Document passage.

= = = =

Today I specifically want to talk with you about intonation.
And here is what you are going to learn
- What does Intonation Mean?
- How concrete intonation is when we measure it using speech science.
- How native speakers also need to work on their intonation because they too can be out of tune when speaking
- How every language has different intonation patterns which can make you feel lost in translation
- Why it is worthwhile to tune up your English intonation
First and foremost, intonation is a musical term, I talk a bit about that on the blog that goes with this tutorial (make sure you check it out, I’ve linked it for you below).
But how does intonation relate to speaking English?
Well intonation is a feature of English that relates to what is going on under the words.
Specifically, it’s the “musical note pattern in a sentence.”
When you speak, your voice vibrates.
You probably know that for questions it’s usually higher at the end of the sentence, to show the question inflection, so take a look at this.
Here we can see the movement of the voice upwards in my speaking with this amazing program.
Watch me produce a few questions:
Do you like coffee?
What’s your name?
What do you do? AH see that- not all questions have rising intonation.
In this case, my voice dropped at the end. Surprising?
So now that you see the movement of my voice is measurable, are there things you need to know to get your English intonation in tune?
YES. Absolutely. Tuning up your English intonation will help your listener understand your feelings, emotions, intentions, because English uses intonation to specify the meaning and mood of what we are saying.
Do native English speakers have intonation problems?
Of course! I’ve met many native English speakers who have also had to work on their intonation.
Ever heard of monotone?
Check this out.
Yes, monotone is concrete and it looks like this.
See how my voice remains on the one tone or level for the bulk of my sentence.
MODEL: My name is Sarah and I am so excited to speak to you.
This behaviour will kill your listener’s interest in what you have to say and it could be a big factor you need to work on to build up your vocal tone to make it sparkly and interesting.

= = = =

Activity a. Return everything in the intonation passage from "When you speak, your" down to "What’s your name?", copied word for word.
The rows that follow are unrelated to the passage on intonation.

= = = =

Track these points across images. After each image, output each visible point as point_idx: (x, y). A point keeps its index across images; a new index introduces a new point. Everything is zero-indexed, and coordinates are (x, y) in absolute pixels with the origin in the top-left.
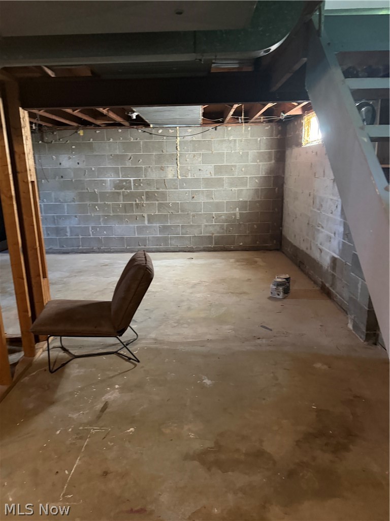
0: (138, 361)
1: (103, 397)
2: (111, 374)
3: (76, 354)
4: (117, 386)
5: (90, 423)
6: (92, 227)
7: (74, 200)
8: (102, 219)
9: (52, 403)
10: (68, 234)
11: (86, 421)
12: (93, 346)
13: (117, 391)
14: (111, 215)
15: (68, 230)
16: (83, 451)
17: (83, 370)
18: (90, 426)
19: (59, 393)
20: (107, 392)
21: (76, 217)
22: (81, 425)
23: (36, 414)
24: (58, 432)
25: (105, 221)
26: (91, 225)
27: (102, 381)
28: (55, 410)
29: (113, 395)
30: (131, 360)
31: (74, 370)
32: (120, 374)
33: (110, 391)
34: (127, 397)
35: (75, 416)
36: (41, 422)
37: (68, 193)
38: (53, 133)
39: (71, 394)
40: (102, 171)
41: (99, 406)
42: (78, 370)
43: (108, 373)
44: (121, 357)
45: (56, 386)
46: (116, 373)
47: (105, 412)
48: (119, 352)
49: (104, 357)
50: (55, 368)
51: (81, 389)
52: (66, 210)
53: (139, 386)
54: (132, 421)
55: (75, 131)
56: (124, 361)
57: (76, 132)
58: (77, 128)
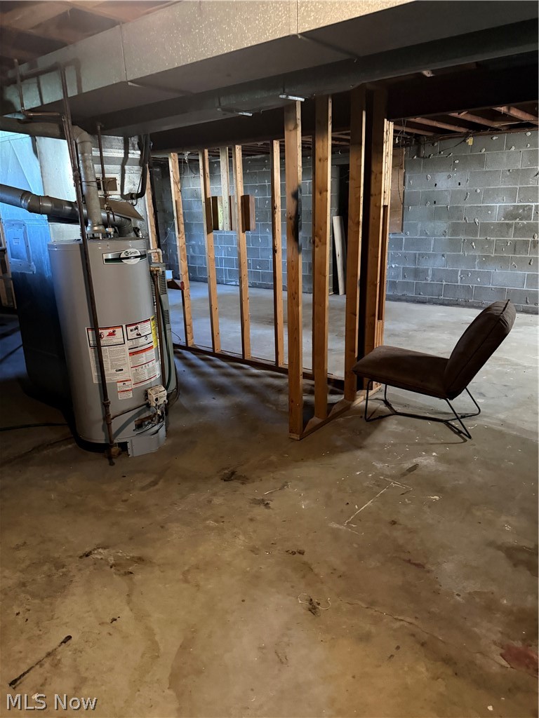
0: (470, 437)
1: (415, 458)
2: (432, 441)
3: (399, 411)
4: (434, 454)
5: (393, 477)
6: (462, 271)
7: (444, 234)
8: (477, 261)
9: (360, 448)
10: (429, 279)
11: (389, 473)
12: (420, 408)
13: (433, 458)
14: (492, 255)
15: (430, 272)
16: (377, 496)
17: (401, 428)
18: (392, 479)
19: (369, 441)
20: (421, 456)
21: (443, 256)
22: (382, 475)
23: (342, 452)
24: (358, 473)
25: (482, 264)
26: (460, 268)
27: (418, 444)
28: (361, 455)
29: (427, 461)
30: (462, 434)
31: (392, 425)
32: (442, 443)
33: (424, 456)
34: (442, 468)
35: (379, 465)
36: (345, 459)
37: (439, 224)
38: (433, 145)
39: (382, 445)
40: (490, 194)
41: (407, 465)
42: (395, 427)
43: (428, 438)
44: (450, 428)
45: (369, 434)
46: (439, 442)
47: (412, 473)
48: (449, 422)
49: (429, 423)
50: (372, 418)
51: (393, 445)
52: (432, 247)
53: (462, 462)
54: (440, 490)
55: (463, 139)
56: (452, 432)
57: (465, 141)
58: (467, 136)
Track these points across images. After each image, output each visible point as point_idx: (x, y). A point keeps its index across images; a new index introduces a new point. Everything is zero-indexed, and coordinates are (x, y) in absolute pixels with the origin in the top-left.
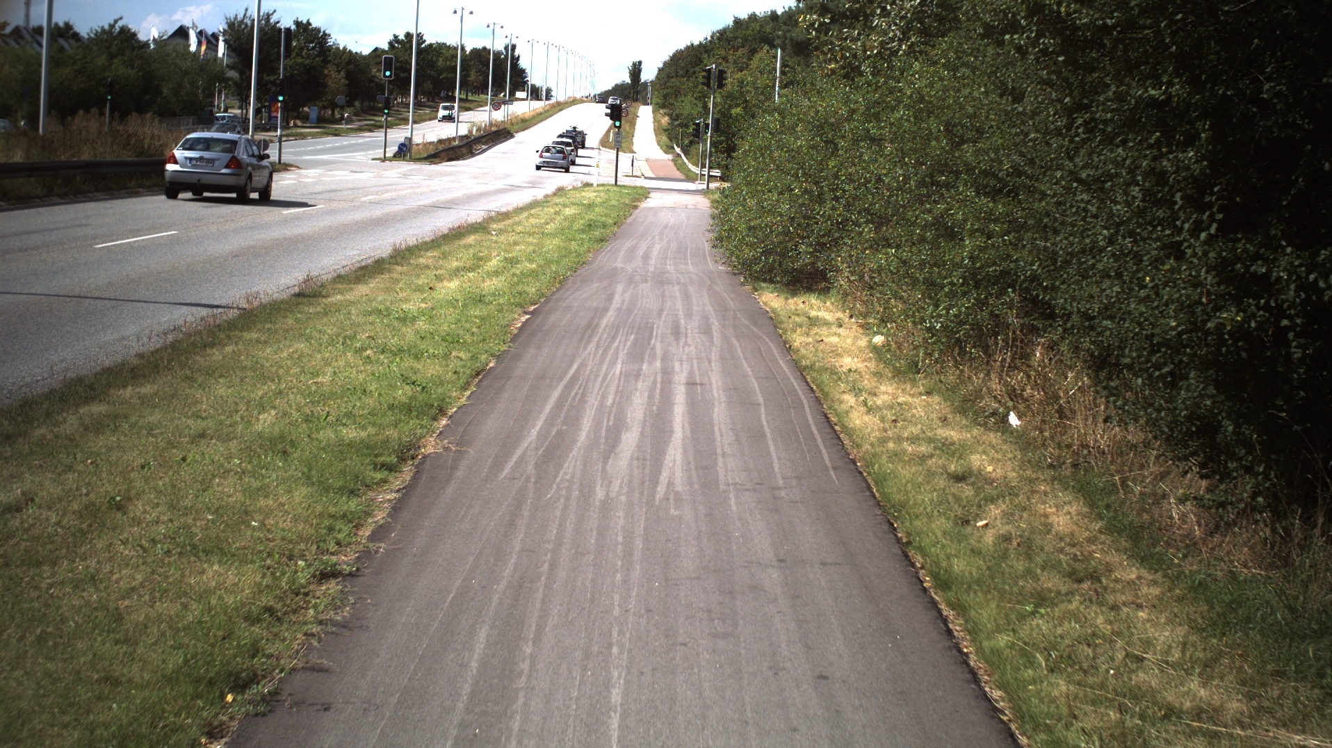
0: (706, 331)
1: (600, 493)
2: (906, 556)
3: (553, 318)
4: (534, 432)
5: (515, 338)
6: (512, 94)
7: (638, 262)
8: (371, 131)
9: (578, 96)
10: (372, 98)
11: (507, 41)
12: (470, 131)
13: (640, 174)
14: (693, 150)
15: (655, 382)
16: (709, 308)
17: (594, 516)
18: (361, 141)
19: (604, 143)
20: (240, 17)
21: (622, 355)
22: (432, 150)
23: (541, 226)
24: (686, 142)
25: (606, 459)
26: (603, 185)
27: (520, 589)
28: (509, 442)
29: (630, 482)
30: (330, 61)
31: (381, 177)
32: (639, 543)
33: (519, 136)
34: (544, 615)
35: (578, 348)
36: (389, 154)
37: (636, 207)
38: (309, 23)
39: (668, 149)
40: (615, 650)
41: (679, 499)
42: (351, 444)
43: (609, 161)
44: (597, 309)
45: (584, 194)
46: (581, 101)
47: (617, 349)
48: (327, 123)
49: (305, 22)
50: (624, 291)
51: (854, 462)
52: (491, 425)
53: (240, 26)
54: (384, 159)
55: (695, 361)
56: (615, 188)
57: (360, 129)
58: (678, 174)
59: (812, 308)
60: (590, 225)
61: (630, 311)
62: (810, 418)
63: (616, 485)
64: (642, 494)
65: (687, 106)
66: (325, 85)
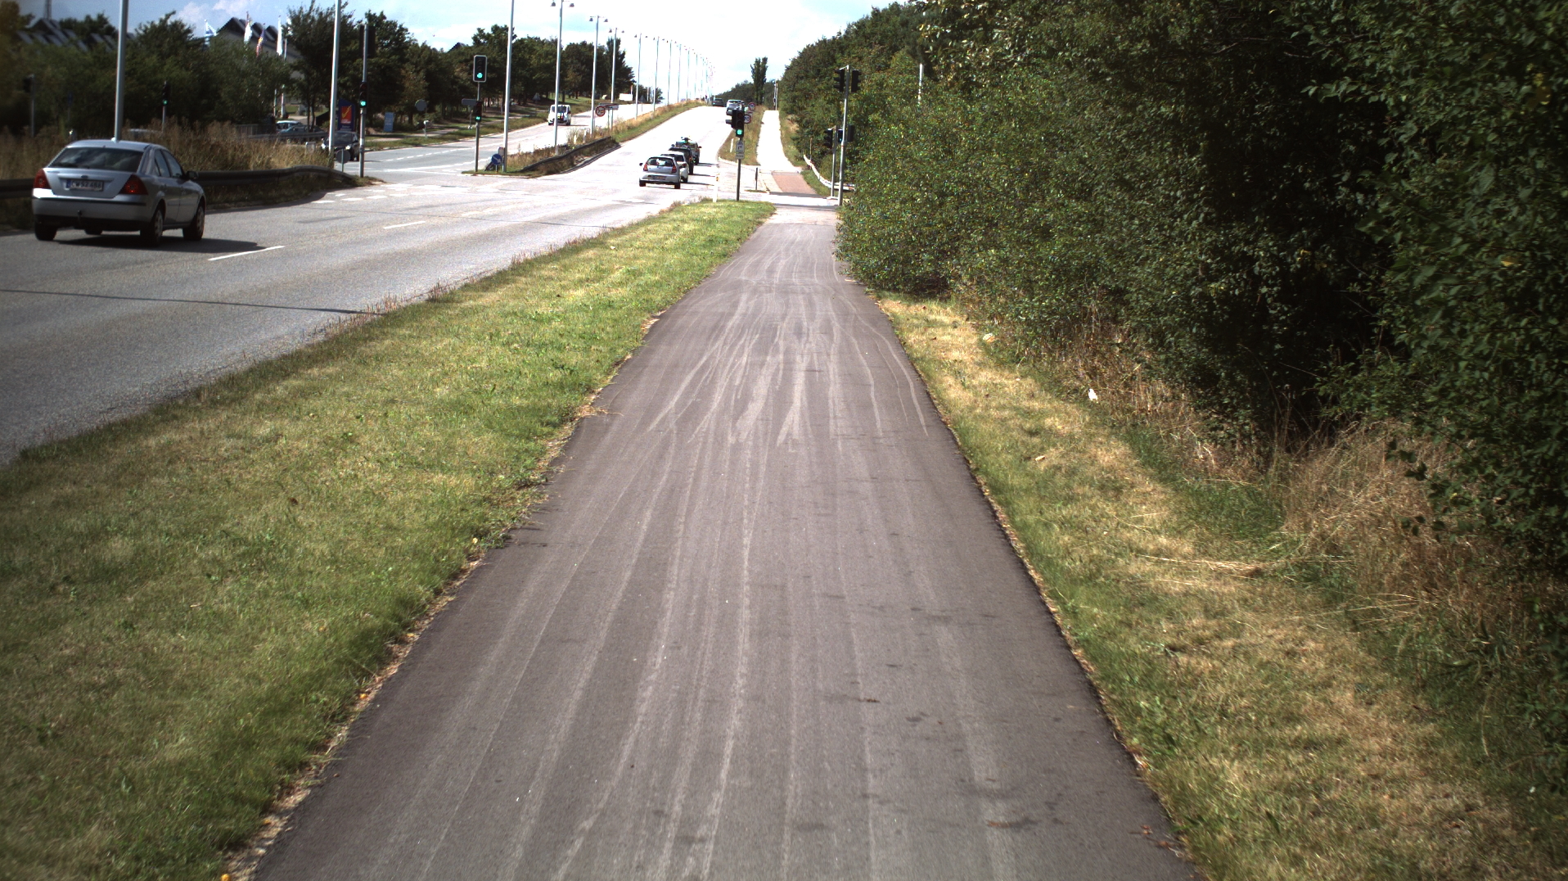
0: (827, 330)
1: (731, 440)
2: (974, 478)
3: (680, 322)
4: (672, 404)
5: (646, 337)
6: (616, 96)
7: (763, 276)
8: (455, 140)
9: (693, 99)
10: (456, 101)
11: (612, 36)
12: (570, 141)
13: (764, 189)
14: (825, 162)
15: (778, 370)
16: (832, 313)
17: (726, 454)
18: (445, 151)
19: (723, 153)
20: (306, 10)
21: (747, 350)
22: (528, 162)
23: (660, 241)
24: (818, 151)
25: (736, 419)
26: (724, 201)
27: (673, 491)
28: (651, 411)
29: (756, 433)
30: (408, 60)
31: (476, 192)
32: (763, 469)
33: (626, 146)
34: (692, 504)
35: (706, 345)
36: (481, 167)
37: (760, 223)
38: (383, 17)
39: (797, 161)
40: (745, 521)
41: (795, 443)
42: (519, 409)
43: (730, 175)
44: (723, 314)
45: (703, 209)
46: (697, 104)
47: (743, 346)
48: (405, 131)
49: (378, 15)
50: (749, 300)
51: (945, 423)
52: (635, 399)
53: (305, 20)
54: (476, 172)
55: (815, 355)
56: (737, 204)
57: (443, 138)
58: (808, 189)
59: (931, 311)
60: (711, 241)
61: (754, 315)
62: (913, 395)
63: (744, 435)
64: (765, 441)
65: (817, 110)
66: (402, 88)
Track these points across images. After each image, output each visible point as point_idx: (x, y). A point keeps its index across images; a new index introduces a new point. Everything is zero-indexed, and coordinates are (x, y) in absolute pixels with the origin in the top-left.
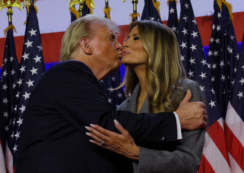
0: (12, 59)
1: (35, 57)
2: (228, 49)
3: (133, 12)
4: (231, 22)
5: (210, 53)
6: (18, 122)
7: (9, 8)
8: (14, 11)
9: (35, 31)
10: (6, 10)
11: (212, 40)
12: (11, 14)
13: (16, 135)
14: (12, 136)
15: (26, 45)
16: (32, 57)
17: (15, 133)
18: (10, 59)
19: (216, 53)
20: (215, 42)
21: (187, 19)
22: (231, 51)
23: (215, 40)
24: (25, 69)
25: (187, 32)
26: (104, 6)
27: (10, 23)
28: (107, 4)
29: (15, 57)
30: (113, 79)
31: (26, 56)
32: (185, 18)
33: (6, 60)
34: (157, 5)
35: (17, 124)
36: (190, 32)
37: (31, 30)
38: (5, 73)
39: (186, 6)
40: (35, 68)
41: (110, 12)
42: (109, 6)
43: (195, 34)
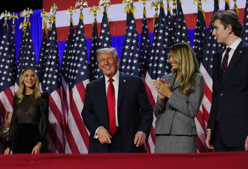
0: (96, 37)
1: (106, 38)
2: (203, 34)
3: (155, 14)
4: (204, 20)
5: (195, 34)
6: (97, 70)
7: (95, 12)
8: (97, 13)
9: (106, 25)
10: (93, 13)
11: (196, 27)
12: (96, 15)
13: (96, 77)
14: (95, 77)
15: (102, 32)
16: (104, 38)
17: (96, 76)
18: (95, 38)
19: (198, 34)
20: (198, 28)
21: (181, 20)
22: (204, 35)
23: (198, 27)
24: (101, 44)
25: (181, 27)
26: (143, 9)
27: (95, 20)
28: (145, 8)
29: (97, 37)
30: (147, 46)
31: (101, 38)
32: (180, 20)
33: (93, 38)
34: (170, 9)
35: (97, 71)
36: (182, 27)
37: (104, 24)
38: (93, 45)
39: (180, 13)
40: (106, 44)
41: (146, 12)
42: (146, 9)
43: (184, 28)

= = = =

Activity b. Rewrite everything in the rows, from their first line down to and including the line "18: (392, 479)", as a JSON list of strings with one string per line and no blank lines. Leave out the picture markers.

Task solution a.
When you speak, your voice vibrates.
You probably know that for questions it’s usually higher at the end of the sentence, to show the question inflection, so take a look at this.
Here we can see the movement of the voice upwards in my speaking with this amazing program.
Watch me produce a few questions:
Do you like coffee?
What’s your name?

Task solution b.
[
  "Track these points across images. After each image, output each visible point as point_idx: (x, y). A point keeps its index across images; a new index introduces a new point. Everything is zero-indexed, and coordinates are (x, y) in absolute pixels with the origin in the top-left.",
  "0: (138, 361)",
  "1: (103, 397)",
  "2: (111, 374)",
  "3: (76, 354)",
  "4: (117, 386)",
  "5: (90, 423)",
  "6: (92, 227)",
  "7: (74, 200)",
  "8: (102, 219)",
  "9: (52, 403)",
  "10: (68, 234)",
  "11: (86, 421)",
  "12: (93, 346)",
  "13: (117, 391)",
  "14: (111, 215)",
  "15: (68, 230)",
  "16: (83, 451)",
  "17: (83, 370)",
  "18: (90, 426)",
  "19: (59, 393)",
  "20: (107, 392)",
  "21: (76, 217)",
  "22: (81, 425)",
  "23: (36, 414)",
  "24: (58, 432)",
  "25: (105, 221)",
  "26: (91, 225)",
  "27: (102, 381)",
  "28: (55, 410)",
  "29: (113, 395)",
  "30: (131, 360)",
  "31: (74, 370)",
  "32: (120, 374)",
  "33: (110, 391)",
  "34: (127, 397)",
  "35: (75, 416)",
  "36: (41, 422)",
  "37: (68, 193)",
  "38: (53, 133)",
  "39: (71, 394)",
  "40: (102, 171)",
  "41: (99, 406)",
  "42: (78, 370)",
  "43: (108, 373)",
  "44: (121, 357)",
  "45: (56, 386)",
  "46: (116, 373)",
  "47: (105, 412)",
  "48: (119, 352)",
  "49: (104, 357)",
  "50: (55, 368)",
  "51: (81, 389)",
  "52: (66, 210)",
  "53: (139, 386)",
  "54: (132, 421)",
  "55: (75, 131)",
  "56: (124, 361)",
  "57: (76, 132)",
  "58: (77, 128)",
  "0: (470, 437)",
  "1: (415, 458)",
  "2: (432, 441)",
  "3: (399, 411)",
  "4: (434, 454)",
  "5: (393, 477)",
  "6: (462, 271)",
  "7: (444, 234)",
  "8: (477, 261)",
  "9: (360, 448)",
  "10: (429, 279)",
  "11: (389, 473)",
  "12: (420, 408)",
  "13: (433, 458)",
  "14: (492, 255)",
  "15: (430, 272)",
  "16: (377, 496)",
  "17: (401, 428)",
  "18: (392, 479)"
]